Christopher Anzalone

Management

Yes. Thank you.

Operator

Operator

Your next question comes from the line of Mayank Mamtani from B. Riley. Your line is open.

Sahil Kazmi

Analyst

Hi, good afternoon. This is Sahil Kazmi on for Mayank. Thanks for taking our questions. Maybe a brief one on HIF2, could you provide any color on kind of how the enrollments been tracking maybe in the context of the program and maybe approval or just increased awareness on VHL disease associated with RCC?

Christopher Anzalone

Management

Yes. Enrollment has been actually really good in that program throughout. We have not seen any challenges with enrollment and all the slots have filled very rapidly.
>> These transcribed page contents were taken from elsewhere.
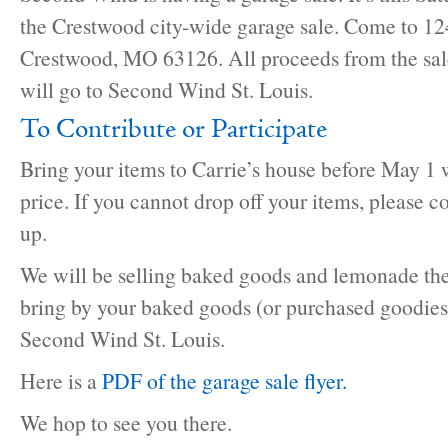
the Crestwood city-wide garage sale. Come to 124
Crestwood, MO 63126. All proceeds from the sale
will go to Second Wind St. Louis.
To Contribute or Participate
Bring your items to Carrie’s house before May 1 
price. If you cannot drop off your items, please c
up.
We will be selling baked goods and lemonade the 
bring by your baked goods (or purchased goodies)
Second Wind St. Louis.
Here is a
PDF of the garage sale flyer.
We hop to see you there.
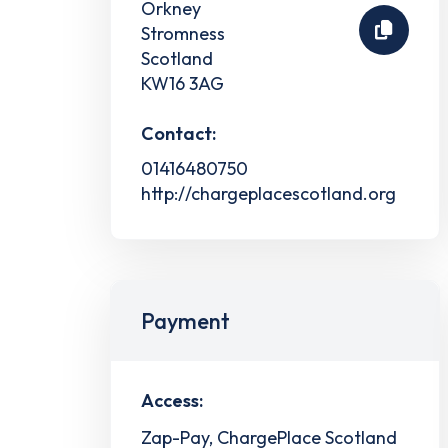
Orkney
Stromness
Scotland
KW16 3AG
Contact:
01416480750
http://chargeplacescotland.org
Payment
Access:
Zap-Pay, ChargePlace Scotland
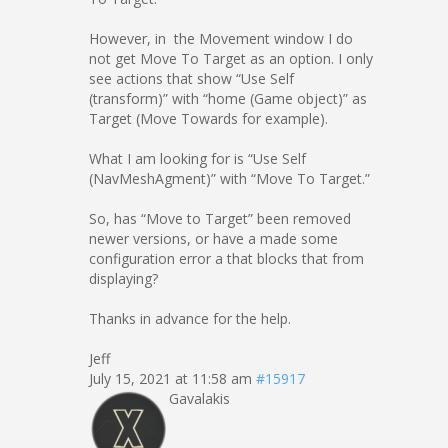
However, in the Movement window I do
not get Move To Target as an option. I only
see actions that show “Use Self
(transform)” with “home (Game object)” as
Target (Move Towards for example).
What I am looking for is “Use Self
(NavMeshAgment)” with “Move To Target.”
So, has “Move to Target” been removed
newer versions, or have a made some
configuration error a that blocks that from
displaying?
Thanks in advance for the help.
Jeff
July 15, 2021 at 11:58 am
#15917
Gavalakis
And so I know that the Merck study is ongoing, but it has not detracted from enrollment into this study.

Sahil Kazmi

Analyst

Okay. And then maybe on HBV, do you have any insight into kind of what forum J&J might present for the 24-week of treatment data from reads and/or any high level thoughts on kind of what we can incrementally learn from that study?

Christopher Anzalone

Management

Boy, no. I can’t give any guidance on that. Look, we look forward to seeing those data, but I don’t know what their plans are to be honest about where that could be presented.

Sahil Kazmi

Analyst

Got it. Thanks for taking my questions and congrats on the quarter.

Christopher Anzalone

Management

Thank you.

Operator

Operator

Thank you. Your next question comes from the line of Mani Foroohar from SVB Leerink. Your line is open.

Rick Bienkowski

Analyst

Hi, good afternoon. This is Rick on line for Mani. Thanks for taking our questions just two from us. So first, for HIF2, could you speak to some of the variability of knock down seen with data? I know there are a lot of data sets on value in tumors. So, some of this variability just due to the heterogeneity of tumors in general or it was something that could potentially be resolved by looking at higher doses or either earlier lines of patients?

Christopher Anzalone

Management

Yes. I think that you hit the nail on the head. I mean I think there is that heterogeneity of expression in the tumors and across from patient to patient. And also heterogeneity in between paired biopsies, you are not necessarily getting into the same area of the tumor. So, heterogeneity is definitely an issue and probably explains a good component of the variability.

Rick Bienkowski

Analyst

Alright. Got it. Alright. Thanks a lot. And one of the much more broad question, so just in general, I would approach to extrahepatic deliveries needs to be focused around integrates with specific ligand conjugates. Can you maybe speak to why these are so favorable to target other class of molecules? And if the company is currently exploring another targeting strategies pre-clinically.

Christopher Anzalone

Management

Yes. So, I will let James to go, has also been budgeted broadly. We are not an integrin targeting company. We are an R&D company. And so we tend to use what works best. And we are agnostic. We have done work with antibodies with antibody fragments, with peptides, with modules and such. And so, we just, we have ideas about what might work best, but ultimately, the data will tell us and so it just so happened that we have that, that interment based targeting has been quite good for us. So James?

James Hamilton

Analyst

I will go with that, that we don’t report works. And we went with integrin receptor ligen in pairs, not because that was our area of expertise, but because that was what was looking the best. And we continue. We have historically evaluated multiple different receptor ligand pairs and continue to do so. And I think we will continue to go with what works regardless of what the modality is, if it’s an antibody or a small molecule or something else.

Rick Bienkowski

Analyst

Great, I appreciate all the detail.

Christopher Anzalone

Management

Yes. Thanks very much.

Operator

Operator

Thank you. There are no other questions on the queue. I will now turn the call over back to Chris. Please go ahead.

Christopher Anzalone

Management

Thank you all for joining us today and I hope you have a nice evening and afternoon.

Operator

Operator

This concludes today’s conference call. Thank you for participating. You may now disconnect.